My heart is a black hole
Shared by Diana Georgia
Time check. It is two in the morning. Great. It is still early. I think I can still stay up until five. I am listening and crying to a song by one of my favorite rock bands, and I almost had another panic attack half an hour ago. I tried my best not to by trying to breathe slowly through my mouth. Right now, I can’t clearly see what I am typing as my eyes are clouded with tears.
I am lonely and I feel broken. I am aching for you… you who don’t give a damn about my feelings. I have been sleepless for so many nights now because I can’t stop thinking about you. I keep waiting for you, believing that maybe, if I keep trying to reach out to you, and hoping that you would feel something for me too, you actually would.
But so far, all we have are words that aren’t turned into actions. Yes. I know you liked me, but that was it. Nothing else. We’re not together. We’re not even friends, I guess, because when you’re friends with someone, you don’t make that person feel ignored and alone.
I feel so alone and exhausted. I hope to be able to sleep early in the evening without feeling lonely and not thinking of anyone. I hope to be able to wake up happy and content in the morning, and not having to think of you. I hope to be able to just focus on loving and respecting myself. But again, these are all just hopes, and for the longest time, all my hopes have apparently been going down the drain for so many times.
I am extremely blue, but I have been trying my best to stay happy. I have been pretending to be brave and strong for the people I love. I do it to be able to inspire and remind everyone that there’s more to life than feeling constantly down. While it does great things to other people, it doesn’t cause me anything but constant emptiness. People think I am happy, so they never bother to ask how I am.
And so, I have decided to start expressing how I truly feel and stop faking it. I am sad, lonely, broken, jaded, and empty. My feelings are all over the place. I am so messed up. All because I let myself fall for someone who isn’t ready to reciprocate. I am hurting and bleeding inside. It hurts that I can’t demand anything from you since we’re not really committed to each other. And it hurts that I can’t tell you that I am already in love with you, because you would never believe it.
I feel like my heart is a black hole, yet I am so scared of falling. I don’t just easily fall for anyone, and I would rather prefer having people to fall for me instead. I would even rather fall for someone like me. But I guess we can never stop gravity from pulling us closer to each other.

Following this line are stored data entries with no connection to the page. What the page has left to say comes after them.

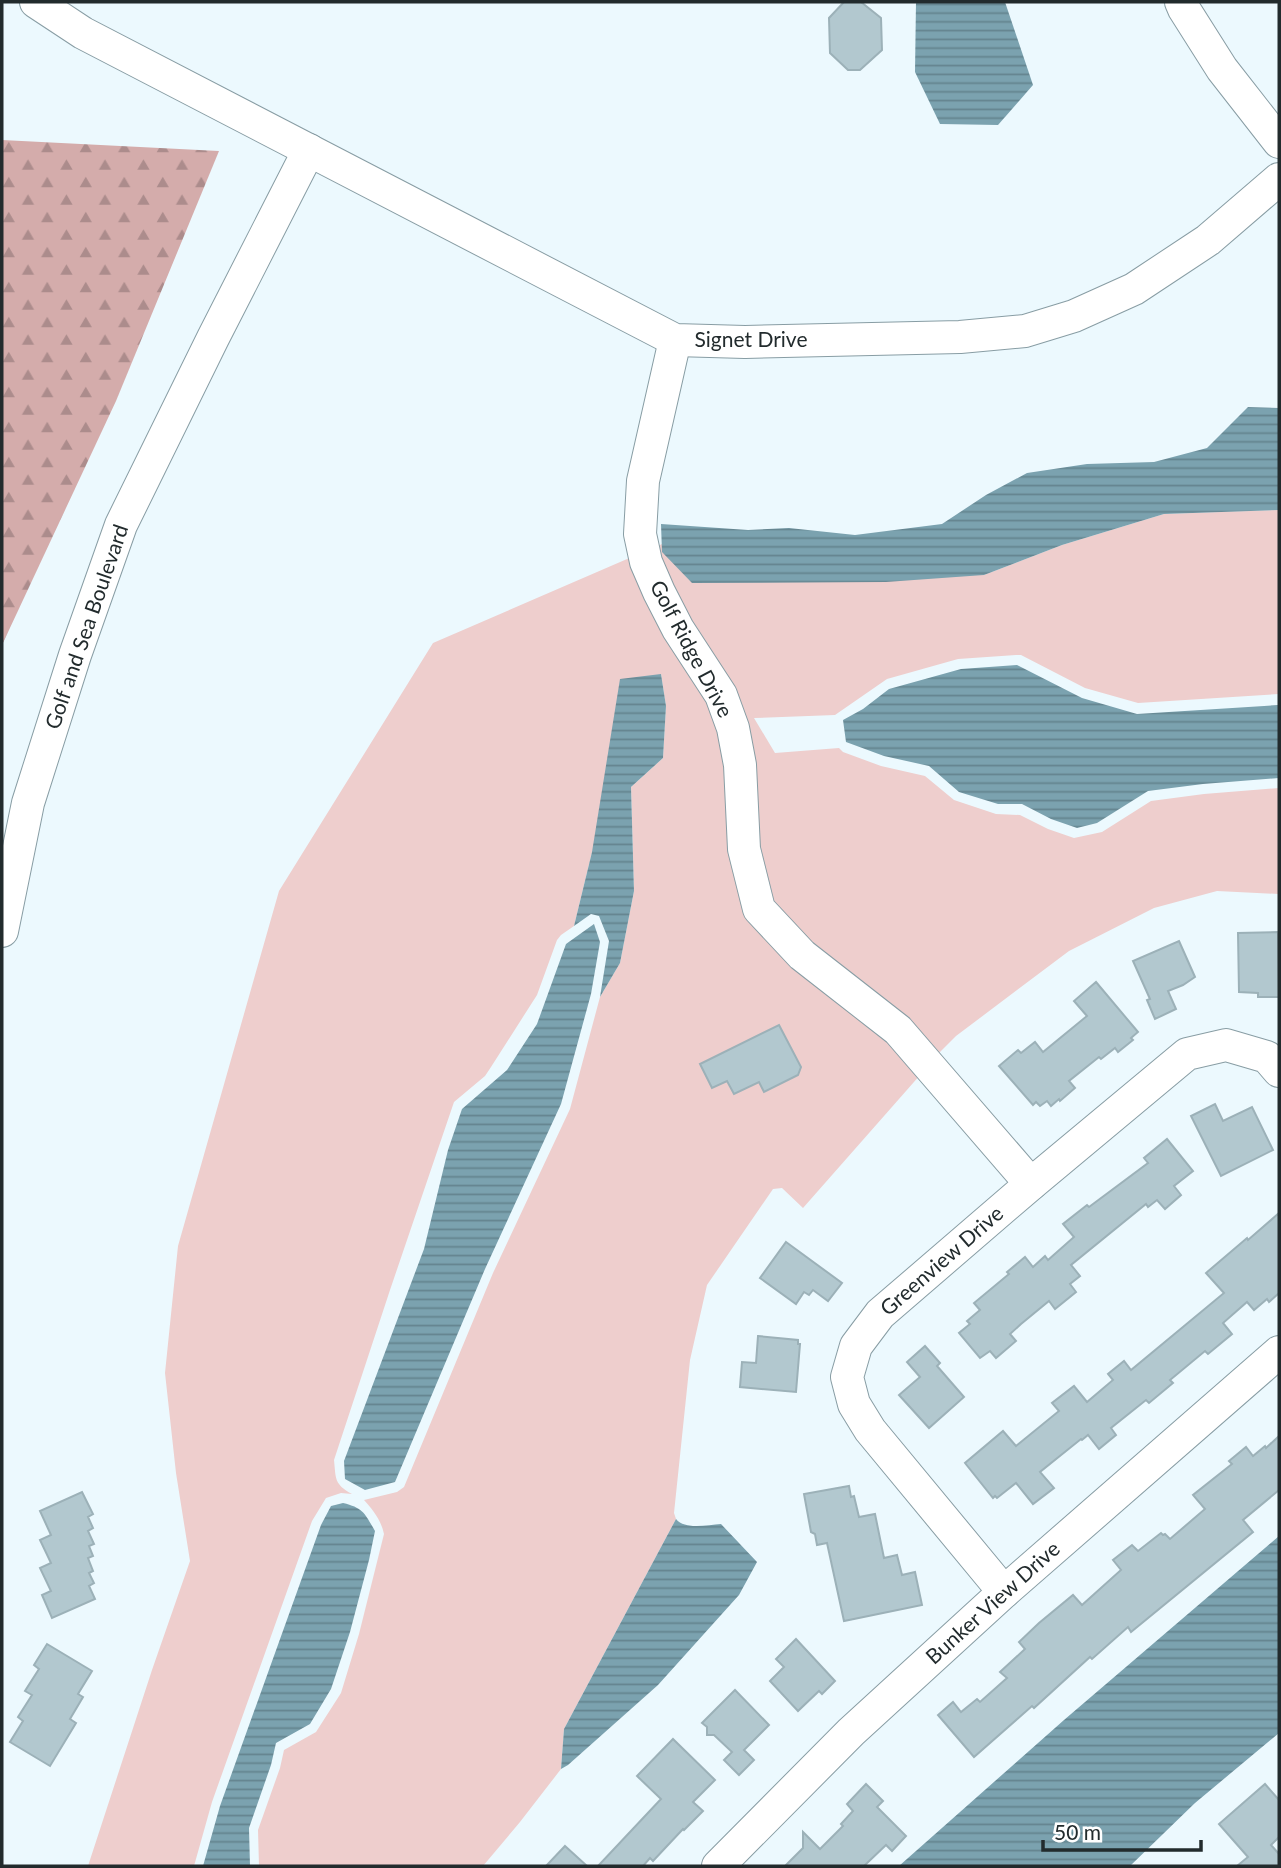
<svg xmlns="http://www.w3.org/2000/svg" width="1281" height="1868" font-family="Lato,sans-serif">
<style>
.grass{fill:#eececd}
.forest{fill:url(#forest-firs)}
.water{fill:url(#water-rules)}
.building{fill:#b2c8cf;stroke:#9cb1b8;stroke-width:2}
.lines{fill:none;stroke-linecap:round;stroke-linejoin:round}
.minor-casing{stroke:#889da4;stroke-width:34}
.minor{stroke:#fff;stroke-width:32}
.labels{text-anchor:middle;stroke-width:5;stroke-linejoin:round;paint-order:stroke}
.street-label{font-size:21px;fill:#222b2d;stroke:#fff}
</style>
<defs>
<pattern id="forest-firs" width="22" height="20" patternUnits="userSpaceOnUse" patternTransform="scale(1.75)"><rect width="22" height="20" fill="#d4acab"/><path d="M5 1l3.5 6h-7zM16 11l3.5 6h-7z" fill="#ac8c8c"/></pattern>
<pattern id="water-rules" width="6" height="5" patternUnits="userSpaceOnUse" patternTransform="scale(1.75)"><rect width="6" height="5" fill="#7ba2af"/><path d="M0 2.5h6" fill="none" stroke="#64848f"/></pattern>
</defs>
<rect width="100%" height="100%" fill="#ecf9fe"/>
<!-- grass -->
<g class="grass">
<path d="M 1279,510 L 1279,694 L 1138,703 L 1085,688 L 1021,655 L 1016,655 L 958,659 L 887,679 L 835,715 L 754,718 L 775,753 L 839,748 L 843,752 L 881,766 L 925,776 L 954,800 L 996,814 L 1020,815 L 1048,829 L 1074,838 L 1102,832 L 1151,801 L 1204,794 L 1279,788 L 1279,894 L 1217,891 L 1154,908 L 1069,951 L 956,1036 L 936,1056 L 809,945 L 769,903 L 687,623 L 654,548 L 662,544 L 662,552 L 984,575 L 1062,545 L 1164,514 Z"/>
<path d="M 634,556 L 711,702 L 723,732 L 749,913 L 891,1039 L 921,1074 L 803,1208 L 782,1188 L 773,1189 L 707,1285 L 690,1360 L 674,1513 L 676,1519 L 564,1729 L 561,1769 L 520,1822 L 483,1866 L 259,1866 L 258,1830 L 280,1768 L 284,1750 L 316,1732 L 341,1693 L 359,1634 L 384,1534 C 381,1520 373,1510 364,1500 L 397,1492 L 404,1487 L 493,1273 L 570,1109 L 600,997 L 620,963 L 634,891 L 631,787 L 663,758 L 666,706 L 661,674 L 592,852 L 574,926 L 561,935 L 557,940 L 537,995 L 491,1067 L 485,1076 L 454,1102 L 390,1290 L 334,1460 C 336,1479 334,1484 352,1494 L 341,1493 L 326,1498 L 312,1521 L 212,1802 L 194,1866 L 88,1866 L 152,1670 L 190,1561 L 176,1473 L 165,1373 L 178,1246 L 279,891 L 433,643 Z"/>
</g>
<!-- forest -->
<path class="forest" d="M 2,140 L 219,151 L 116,401 L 2,645 Z"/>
<!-- water -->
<g class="water">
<path d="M 916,2 L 1005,2 L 1033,85 L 998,125 L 940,124 L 915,72 Z"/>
<path d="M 1248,407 L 1279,408 L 1279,510 L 1164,514 L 1062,545 L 984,575 L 886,582 L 692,583 L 662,552 L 661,524 L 748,530 L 789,528 L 855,535 L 942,524 L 986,495 L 1027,473 L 1087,464 L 1154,462 L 1207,448 Z"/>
<path d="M 1017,665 L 1082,698 L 1137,714 L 1279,705 L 1279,778 L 1203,784 L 1148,791 L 1097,823 L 1077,828 L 1051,819 L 1022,804 L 998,804 L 959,792 L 929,766 L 884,756 L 846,742 L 843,720 L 863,709 L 889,689 L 961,669 Z"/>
<path d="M 661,674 L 666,706 L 663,758 L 631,787 L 634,891 L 620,963 L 600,997 L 609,941 L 599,916 L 591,914 L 574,926 L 592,852 L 620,679 Z"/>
<path d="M 594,924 L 600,942 L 591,994 L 561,1104 L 485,1269 L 395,1482 L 365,1490 L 345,1479 L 344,1461 L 424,1249 L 448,1150 L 462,1109 L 507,1070 L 537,1024 L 566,944 Z"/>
<path d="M 343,1503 C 364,1508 365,1514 375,1531 L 369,1560 L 350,1632 L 331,1689 L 310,1724 L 276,1743 L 271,1765 L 249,1828 L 250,1866 L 203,1866 L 220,1806 L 321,1525 L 331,1506 Z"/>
<path d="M 676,1519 C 685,1530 707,1525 721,1524 L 757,1562 L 739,1595 L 658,1685 L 568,1765 L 561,1769 L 564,1729 Z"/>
<path d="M 1279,1536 L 1279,1733 L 1195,1803 L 1130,1866 L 899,1866 L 1064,1720 Z"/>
</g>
<!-- building -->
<g class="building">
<path d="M 844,2 L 861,2 L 881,18 L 882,50 L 860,70 L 848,70 L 830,53 L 829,18 Z"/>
<path d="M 1278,932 L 1279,997 L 1258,997 L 1258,993 L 1239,992 L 1238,933 Z"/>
<path d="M 1179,941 L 1195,977 L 1183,985 L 1168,991 L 1176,1009 L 1155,1019 L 1147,1000 L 1150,999 L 1133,961 Z"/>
<path d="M 1096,982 L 1138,1032 L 1131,1038 L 1133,1040 L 1118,1052 L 1115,1048 L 1101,1059 L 1099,1057 L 1069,1081 L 1075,1088 L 1060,1101 L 1059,1099 L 1051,1106 L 1047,1101 L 1040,1106 L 1036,1102 L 1033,1105 L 999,1066 L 1018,1050 L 1021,1053 L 1035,1042 L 1043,1052 L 1087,1016 L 1074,1001 Z"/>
<path d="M 779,1025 L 801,1067 L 798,1075 L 764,1092 L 759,1082 L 734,1094 L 727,1081 L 712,1088 L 700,1064 Z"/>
<path d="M 1215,1104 L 1223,1121 L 1252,1107 L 1273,1150 L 1221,1176 L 1191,1116 Z"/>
<path d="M 1167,1139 L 1193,1171 L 1174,1186 L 1181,1195 L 1165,1209 L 1157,1200 L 1148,1207 L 1146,1204 L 1071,1265 L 1080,1276 L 1070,1284 L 1076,1292 L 1055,1309 L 1049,1301 L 1021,1324 L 1010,1334 L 1016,1341 L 996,1358 L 990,1351 L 980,1358 L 959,1333 L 970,1324 L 967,1321 L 980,1310 L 974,1303 L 1009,1274 L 1007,1272 L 1025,1257 L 1033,1267 L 1045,1256 L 1048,1260 L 1074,1237 L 1063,1224 L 1087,1205 L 1089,1207 L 1148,1163 L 1144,1158 Z"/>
<path d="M 1279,1213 L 1279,1293 L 1269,1302 L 1267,1299 L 1254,1310 L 1247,1302 L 1223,1323 L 1232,1334 L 1208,1354 L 1205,1351 L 1170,1380 L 1173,1383 L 1149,1403 L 1146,1400 L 1111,1428 L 1116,1435 L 1099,1449 L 1088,1435 L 1082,1440 L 1081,1439 L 1040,1472 L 1054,1488 L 1033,1504 L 1016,1483 L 997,1498 L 995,1496 L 993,1498 L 965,1463 L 1003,1431 L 1016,1446 L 1059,1411 L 1052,1403 L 1074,1386 L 1087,1402 L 1113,1380 L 1108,1374 L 1124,1361 L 1131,1370 L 1224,1293 L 1206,1273 L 1247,1238 L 1248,1240 Z"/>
<path d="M 786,1242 L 842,1283 L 828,1301 L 813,1290 L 809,1295 L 804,1292 L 796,1304 L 760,1278 Z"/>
<path d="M 758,1336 L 798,1340 L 798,1344 L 800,1344 L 796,1392 L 740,1387 L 742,1362 L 756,1363 Z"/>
<path d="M 925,1346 L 940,1363 L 937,1366 L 964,1397 L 929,1428 L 899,1395 L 920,1377 L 907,1362 Z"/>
<path d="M 1279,1436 L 1279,1490 L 1243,1520 L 1253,1532 L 1131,1632 L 1128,1627 L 1092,1659 L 1090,1657 L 1034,1708 L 1032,1706 L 974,1757 L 938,1715 L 953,1702 L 961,1712 L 977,1699 L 980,1702 L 1007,1678 L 1000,1672 L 1025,1649 L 1019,1642 L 1039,1623 L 1073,1595 L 1082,1605 L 1121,1570 L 1113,1560 L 1132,1545 L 1138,1551 L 1161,1533 L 1163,1535 L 1165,1534 L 1170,1539 L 1205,1509 L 1193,1495 L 1232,1464 L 1229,1461 L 1246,1447 L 1253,1456 L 1265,1446 L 1266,1448 Z"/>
<path d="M 849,1486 L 851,1497 L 854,1496 L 859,1517 L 875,1514 L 884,1558 L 897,1555 L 902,1575 L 915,1572 L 922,1605 L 844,1621 L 827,1543 L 817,1545 L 815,1534 L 811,1532 L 804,1494 Z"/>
<path d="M 82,1492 L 93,1514 L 88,1517 L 93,1528 L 88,1531 L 94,1544 L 89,1546 L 93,1556 L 88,1558 L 93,1571 L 89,1573 L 94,1583 L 89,1586 L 95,1599 L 52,1618 L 42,1595 L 51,1591 L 40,1568 L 51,1563 L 40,1540 L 51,1535 L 40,1511 Z"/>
<path d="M 796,1639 L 835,1681 L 822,1694 L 819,1691 L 798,1711 L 770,1681 L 784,1667 L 776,1659 Z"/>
<path d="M 47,1644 L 92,1671 L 78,1694 L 83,1697 L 70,1719 L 76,1723 L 50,1766 L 10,1742 L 23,1721 L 18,1717 L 32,1695 L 25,1691 L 39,1669 L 34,1665 Z"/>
<path d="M 735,1690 L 769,1725 L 744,1750 L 754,1760 L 739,1775 L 724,1760 L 732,1752 L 714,1735 L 707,1735 L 707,1727 L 702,1723 Z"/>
<path d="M 673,1739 L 715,1780 L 693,1802 L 703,1811 L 684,1830 L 683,1829 L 653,1861 L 650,1858 L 643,1866 L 598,1866 L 661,1799 L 637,1776 Z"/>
<path d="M 866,1784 L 883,1801 L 877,1807 L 906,1836 L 892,1851 L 886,1845 L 864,1866 L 785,1866 L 803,1848 L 803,1832 L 820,1849 L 843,1826 L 841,1824 L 853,1811 L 847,1804 Z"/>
<path d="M 1265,1784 L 1279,1800 L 1279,1837 L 1271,1845 L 1279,1854 L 1279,1866 L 1237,1866 L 1248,1857 L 1219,1824 Z"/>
<path d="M 565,1846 L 587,1866 L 546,1866 Z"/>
</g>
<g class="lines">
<!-- minor casing -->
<g class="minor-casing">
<g id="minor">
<path d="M 36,2 L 83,33 L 675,340 L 745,342 L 960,337 L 1025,331 L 1074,316 L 1134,289 L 1208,240 L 1279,179"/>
<path d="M 1181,2 L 1184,9 L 1222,69 L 1279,142"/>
<path d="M 675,340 L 643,481 L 640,534 L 646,562 L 659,592 L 678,629 L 721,695 L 733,728 L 740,765 L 744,849 L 759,909 L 802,955 L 898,1030 L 1031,1184"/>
<path d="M 2,931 L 28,803 L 75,655 L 121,525 L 213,338 L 309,150"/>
<path d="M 1004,1592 L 870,1430 L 854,1404 L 847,1377 L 856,1346 L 880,1314 L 1031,1184 L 1187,1054 L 1226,1045 L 1267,1057 L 1279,1071"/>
<path d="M 718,1866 L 851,1732 L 1004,1592 L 1279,1352"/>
</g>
</g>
<!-- minor -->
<use href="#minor" class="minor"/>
</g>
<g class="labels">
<!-- street labels -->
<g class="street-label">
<text x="751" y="347">Signet Drive</text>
<text transform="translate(87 627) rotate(-71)" y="7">Golf and Sea Boulevard</text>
<text transform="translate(691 649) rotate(62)" y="7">Golf Ridge Drive</text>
<text transform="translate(942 1261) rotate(-41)" y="7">Greenview Drive</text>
<text transform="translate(993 1603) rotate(-42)" y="7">Bunker View Drive</text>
</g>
</g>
<!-- border -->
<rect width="1281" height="1868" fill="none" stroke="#222b2d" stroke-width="7"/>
<!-- scale -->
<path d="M1043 1840v10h158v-10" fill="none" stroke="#222b2d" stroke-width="3.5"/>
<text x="1054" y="1840" font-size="21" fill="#222b2d" stroke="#ffffff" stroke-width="5" paint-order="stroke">50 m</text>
</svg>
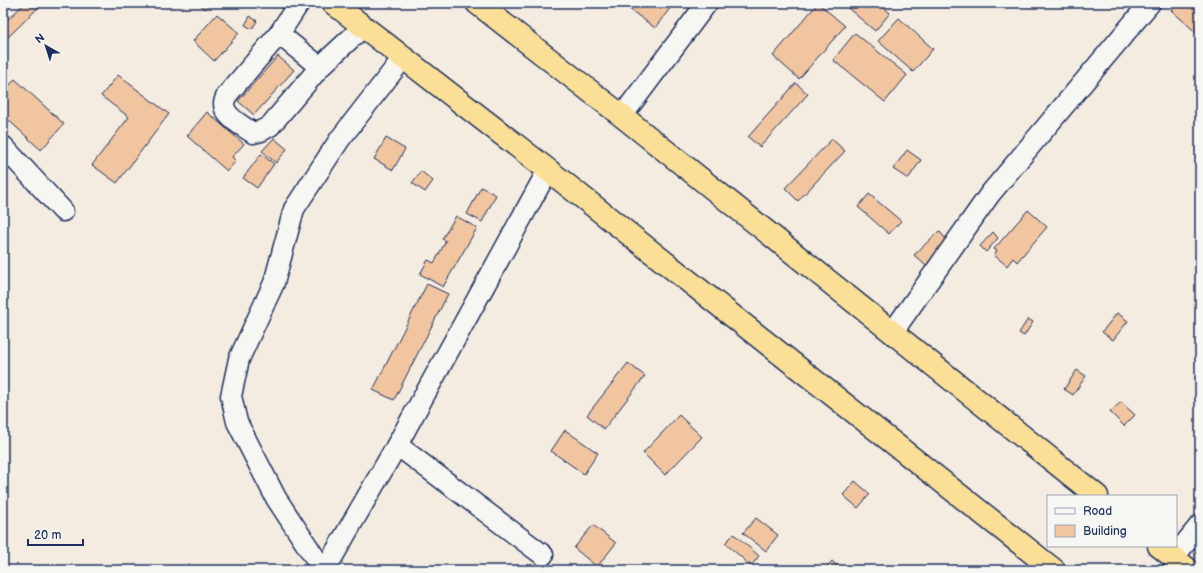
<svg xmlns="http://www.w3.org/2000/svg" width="1203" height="573" font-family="'Balsamiq Sans',sans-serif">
	<rect width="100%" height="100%" fill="#f5ece1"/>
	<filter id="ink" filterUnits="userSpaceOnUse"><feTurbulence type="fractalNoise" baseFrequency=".025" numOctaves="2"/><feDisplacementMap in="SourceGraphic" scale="8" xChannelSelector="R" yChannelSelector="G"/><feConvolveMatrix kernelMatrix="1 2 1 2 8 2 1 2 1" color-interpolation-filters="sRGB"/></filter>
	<g filter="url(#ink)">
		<g fill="#f0c59f" stroke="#1b2f5e">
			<path d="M3,3H14L7,9L3,5Z"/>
			<path d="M25,3H43L3,42V24Z"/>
			<path d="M198,3H210L205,9Z"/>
			<path d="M632,3H674L655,28L628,8Z"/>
			<path d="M818,3L845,26L799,79L773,56Z"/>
			<path d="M844,3H879L890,13L875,31L843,4Z"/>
			<path d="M1177,3H1200V36L1171,10Z"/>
			<path d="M217,14L239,33L214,61L193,41Z"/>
			<path d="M250,16L257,21L252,29L245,25Z"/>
			<path d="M899,18L933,49L913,72L878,41Z"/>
			<path d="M855,33L907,75L885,102L833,60Z"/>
			<path d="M278,56L294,70L254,115L238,101Z"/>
			<path d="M118,75L169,114L117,183L92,165L129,117L101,96Z"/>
			<path d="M15,79L64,124L41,150L3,115V93Z"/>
			<path d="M796,83L808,94L760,147L748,137Z"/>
			<path d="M207,112L244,144L232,157L236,161L227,171L187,136Z"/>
			<path d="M274,138L287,149L276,163L262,151Z"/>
			<path d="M386,138L405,149L393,170L374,159Z"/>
			<path d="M832,139L845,151L798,201L785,188Z"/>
			<path d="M907,150L921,160L908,179L893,169Z"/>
			<path d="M261,154L274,164L257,188L243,178Z"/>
			<path d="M421,171L433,181L425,192L412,183Z"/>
			<path d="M481,187L496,195L482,222L467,214Z"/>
			<path d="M869,194L901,221L889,234L858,207Z"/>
			<path d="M1028,210L1047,227L1017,262L1013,258L1007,266L994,255L997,251L994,249Z"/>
			<path d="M456,216L477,228L443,287L420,274L428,260L434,263L446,241L442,239Z"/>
			<path d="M939,231L950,243L926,266L914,255Z"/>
			<path d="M993,232L998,238L986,252L980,246Z"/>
			<path d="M427,284L448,294L394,400L373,390Z"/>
			<path d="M1117,313L1128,321L1113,340L1102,332Z"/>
			<path d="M1028,319L1033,322L1024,336L1019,333Z"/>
			<path d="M628,363L645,376L604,429L587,415Z"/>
			<path d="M1077,370L1086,376L1073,395L1064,389Z"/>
			<path d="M1121,402L1135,415L1124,426L1110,412Z"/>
			<path d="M679,415L702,437L665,475L643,453Z"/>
			<path d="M565,430L598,453L584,474L551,451Z"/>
			<path d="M855,481L870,494L858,508L843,495Z"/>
			<path d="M756,518L778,535L766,551L743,533Z"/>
			<path d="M593,525L616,543L597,567L574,548Z"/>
			<path d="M734,534L759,556L751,566L725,543Z"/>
			<path d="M832,561L842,570H824Z"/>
		</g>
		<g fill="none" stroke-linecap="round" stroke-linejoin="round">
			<defs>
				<g id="minor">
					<path d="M299,3L279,34L227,95C226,97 224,101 224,104C224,117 243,126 253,133L261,131L270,126L320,67L363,27"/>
					<path d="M279,34L320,67"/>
					<path d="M622,116L707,3"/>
					<path d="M3,146L63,211"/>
					<path d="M892,333L990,194L1150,3"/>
					<path d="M397,445L543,555"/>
					<path d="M1174,557L1200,525"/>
					<path d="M323,570L276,498L237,422L231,396L239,359L274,283L294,209L340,139L403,58"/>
					<path d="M325,570L397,445L548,170"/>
				</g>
				<g id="highway">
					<path d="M333,3L548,170L1054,570"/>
					<path d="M477,3L622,116L1097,496"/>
					<path d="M1159,546L1189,570"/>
				</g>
			</defs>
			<use href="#minor" stroke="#1b2f5e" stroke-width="23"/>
			<use href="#highway" stroke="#1b2f5e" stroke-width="25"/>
			<use href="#minor" stroke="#f6f6f2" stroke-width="20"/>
			<use href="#highway" stroke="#fbdf96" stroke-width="22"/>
		</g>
	</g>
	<rect width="1203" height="573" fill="none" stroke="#f6f6f2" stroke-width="16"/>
	<rect x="8" y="8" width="1187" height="557" fill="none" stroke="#1b2f5e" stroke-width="1.5" filter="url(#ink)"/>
	<rect x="1047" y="495" width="130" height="52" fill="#f6f6f2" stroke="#9ea6b7"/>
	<rect x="1055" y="508" width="20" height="6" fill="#f6f6f2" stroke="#9ea6b7"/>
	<text x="1083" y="515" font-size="12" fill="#1b2f5e">Road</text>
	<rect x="1055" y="525" width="20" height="12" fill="#f0c59f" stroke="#9ea6b7"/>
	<text x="1083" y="535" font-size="12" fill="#1b2f5e">Building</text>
	<g transform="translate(46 46) rotate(321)" stroke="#f6f6f2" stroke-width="3" paint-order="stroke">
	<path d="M0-3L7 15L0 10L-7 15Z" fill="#1b2f5e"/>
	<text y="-6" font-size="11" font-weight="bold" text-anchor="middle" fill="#1b2f5e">N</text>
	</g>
	<path d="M28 539v6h55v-6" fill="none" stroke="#1b2f5e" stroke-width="2"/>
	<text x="34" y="539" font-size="12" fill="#1b2f5e" stroke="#f6f6f2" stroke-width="3" paint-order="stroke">20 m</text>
</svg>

So when I found you, I instantly got pulled and attracted to you big time. My heart had easily fallen for you, and I don’t understand how and why. And although you were fast enough to escape from it, I don’t think it can ever escape you.
I have cried so much tonight. I have just let out all the pain that has been lurking inside my heart for a long time, and I feel so empty. I am going to stop now. My heart will always be a black hole. You will never see it.